Nov 13 2007
A team of scientists from the University of California San Francisco has identified distinct molecular markers that predict whether or not a woman is likely to develop subsequent invasive cancer after initial diagnosis with a noninvasive form of early breast cancer.
The research, published by Cell Press in the November issue of Cancer Cell, provides critical information that can be used to determine whether a woman should receive more or less aggressive therapy.
Approximately 12-15% of women diagnosed with ductal carcinoma in situ (DCIS), a tumor limited to milk ducts, develop a subsequent invasive cancer event within the first decade after surgical lumpectomy. However, due to the absence of reliable predictors to identify those women that will develop future tumors formation, all women diagnosed with DCIS tend to be offered similar treatment options. “Identification of biomarkers that predict future tumor development would allow us to stratify a women's individual risk for subsequent invasive tumors and avoid over- and under- treatment,” says lead author Dr. Thea D. Tlsty and clinician, Dr. Karla Kerlokowske, both from the Comprehensive Cancer Center at the University of California San Francisco.
Dr. Tlsty, Gauthier and Berman hypothesized that cells capable of activating pathways linked to stress-induced cell death would not form subsequent tumors while cells that bypass stress signals would be more likely to eventually progress to tumor formation. The researchers evaluated molecular characteristics and their association with outcome in a group of women diagnosed with DCIS and found that expression of biomarkers indicative of a short-circuited response to cellular stress predicts DCIS with a worse outcome and is a defining characteristic of an aggressive phenotype called basal-like tumors. Conversely, a disease-free prognosis is associated with an intact response to cellular stress.

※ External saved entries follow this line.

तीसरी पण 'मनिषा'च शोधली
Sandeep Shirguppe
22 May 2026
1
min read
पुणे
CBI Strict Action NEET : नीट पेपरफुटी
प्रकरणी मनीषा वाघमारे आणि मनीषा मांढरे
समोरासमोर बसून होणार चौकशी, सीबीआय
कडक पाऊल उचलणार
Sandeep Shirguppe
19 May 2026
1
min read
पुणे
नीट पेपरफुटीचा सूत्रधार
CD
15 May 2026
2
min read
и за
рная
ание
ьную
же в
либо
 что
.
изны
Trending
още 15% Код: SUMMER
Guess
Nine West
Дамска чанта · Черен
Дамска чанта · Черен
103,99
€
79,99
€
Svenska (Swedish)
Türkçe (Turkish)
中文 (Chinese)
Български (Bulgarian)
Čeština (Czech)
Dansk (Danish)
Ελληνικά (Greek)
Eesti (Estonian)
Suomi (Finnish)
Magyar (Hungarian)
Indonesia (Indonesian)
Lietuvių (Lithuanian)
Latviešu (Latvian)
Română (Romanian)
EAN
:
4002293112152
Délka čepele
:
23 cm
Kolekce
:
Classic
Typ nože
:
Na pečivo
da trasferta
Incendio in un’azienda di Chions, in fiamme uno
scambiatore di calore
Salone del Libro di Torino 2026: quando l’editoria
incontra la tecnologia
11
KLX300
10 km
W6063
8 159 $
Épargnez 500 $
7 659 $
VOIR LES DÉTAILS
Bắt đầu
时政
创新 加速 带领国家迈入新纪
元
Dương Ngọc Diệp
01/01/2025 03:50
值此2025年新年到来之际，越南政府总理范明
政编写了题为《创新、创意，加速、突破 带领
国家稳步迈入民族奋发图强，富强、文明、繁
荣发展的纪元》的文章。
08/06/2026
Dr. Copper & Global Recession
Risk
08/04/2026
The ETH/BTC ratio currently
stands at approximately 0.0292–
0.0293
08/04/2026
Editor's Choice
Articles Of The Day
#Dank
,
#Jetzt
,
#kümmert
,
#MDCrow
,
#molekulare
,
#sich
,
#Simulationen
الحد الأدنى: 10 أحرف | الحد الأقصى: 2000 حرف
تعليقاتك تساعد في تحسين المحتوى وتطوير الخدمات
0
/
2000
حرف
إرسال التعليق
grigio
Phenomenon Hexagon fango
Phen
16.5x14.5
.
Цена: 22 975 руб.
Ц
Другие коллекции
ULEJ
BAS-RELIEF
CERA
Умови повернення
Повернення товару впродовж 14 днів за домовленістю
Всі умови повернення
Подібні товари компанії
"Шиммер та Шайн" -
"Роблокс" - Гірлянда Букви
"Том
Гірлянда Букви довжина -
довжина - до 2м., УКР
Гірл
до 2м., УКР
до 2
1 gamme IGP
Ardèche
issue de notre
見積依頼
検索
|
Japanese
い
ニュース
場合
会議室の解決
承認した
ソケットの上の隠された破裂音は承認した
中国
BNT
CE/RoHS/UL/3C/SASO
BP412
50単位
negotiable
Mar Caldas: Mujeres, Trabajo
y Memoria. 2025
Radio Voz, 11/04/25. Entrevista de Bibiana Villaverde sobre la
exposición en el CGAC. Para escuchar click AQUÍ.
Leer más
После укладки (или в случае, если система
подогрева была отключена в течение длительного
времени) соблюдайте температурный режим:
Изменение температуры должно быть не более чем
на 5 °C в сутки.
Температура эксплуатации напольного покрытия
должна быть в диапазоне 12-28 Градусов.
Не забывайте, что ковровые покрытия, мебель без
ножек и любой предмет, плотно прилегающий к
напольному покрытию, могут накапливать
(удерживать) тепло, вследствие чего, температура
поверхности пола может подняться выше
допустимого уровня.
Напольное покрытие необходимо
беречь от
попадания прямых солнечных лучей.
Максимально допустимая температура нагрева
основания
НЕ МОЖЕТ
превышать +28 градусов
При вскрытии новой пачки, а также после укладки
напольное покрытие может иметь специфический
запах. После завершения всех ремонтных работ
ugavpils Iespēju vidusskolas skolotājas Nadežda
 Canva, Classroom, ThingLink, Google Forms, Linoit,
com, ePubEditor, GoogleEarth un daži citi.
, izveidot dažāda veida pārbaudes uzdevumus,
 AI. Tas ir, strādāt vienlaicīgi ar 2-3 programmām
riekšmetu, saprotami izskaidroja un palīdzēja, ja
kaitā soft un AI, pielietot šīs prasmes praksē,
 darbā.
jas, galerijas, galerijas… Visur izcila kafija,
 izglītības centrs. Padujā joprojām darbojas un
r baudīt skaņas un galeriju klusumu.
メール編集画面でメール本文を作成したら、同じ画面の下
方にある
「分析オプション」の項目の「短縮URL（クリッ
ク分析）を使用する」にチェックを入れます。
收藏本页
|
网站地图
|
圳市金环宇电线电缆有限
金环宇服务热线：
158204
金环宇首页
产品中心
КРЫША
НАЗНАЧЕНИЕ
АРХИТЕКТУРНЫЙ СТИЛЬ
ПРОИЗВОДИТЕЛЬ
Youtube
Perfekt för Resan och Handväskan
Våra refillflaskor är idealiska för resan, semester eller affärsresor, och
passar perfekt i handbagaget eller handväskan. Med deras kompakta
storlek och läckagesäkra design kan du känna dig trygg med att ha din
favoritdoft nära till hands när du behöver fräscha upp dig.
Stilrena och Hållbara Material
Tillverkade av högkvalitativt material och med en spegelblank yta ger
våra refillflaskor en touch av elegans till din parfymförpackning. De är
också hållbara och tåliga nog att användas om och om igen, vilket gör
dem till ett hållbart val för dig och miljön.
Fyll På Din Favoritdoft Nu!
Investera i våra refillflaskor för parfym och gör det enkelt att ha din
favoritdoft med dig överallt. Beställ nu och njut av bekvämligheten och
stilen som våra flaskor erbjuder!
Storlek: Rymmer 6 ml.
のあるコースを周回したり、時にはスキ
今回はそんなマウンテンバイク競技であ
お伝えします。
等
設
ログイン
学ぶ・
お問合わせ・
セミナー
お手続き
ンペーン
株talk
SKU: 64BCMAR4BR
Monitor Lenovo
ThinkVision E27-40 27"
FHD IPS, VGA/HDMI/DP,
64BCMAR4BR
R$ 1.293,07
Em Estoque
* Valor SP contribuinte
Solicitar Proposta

Mechanistic studies indicated that deregulation of the tumor suppressor Rb pathway is linked with the highly proliferative basal-like subtype of breast cancer and cancer recurrence. “The combination of stress-activation and deregulation of p16/Rb signaling may represent a defining signature of basal-like carcinogenesis that can be assayed far in advance to the development of invasive disease and present clinical opportunities for appropriate aggressive intervention,” concludes Dr. Tlsty.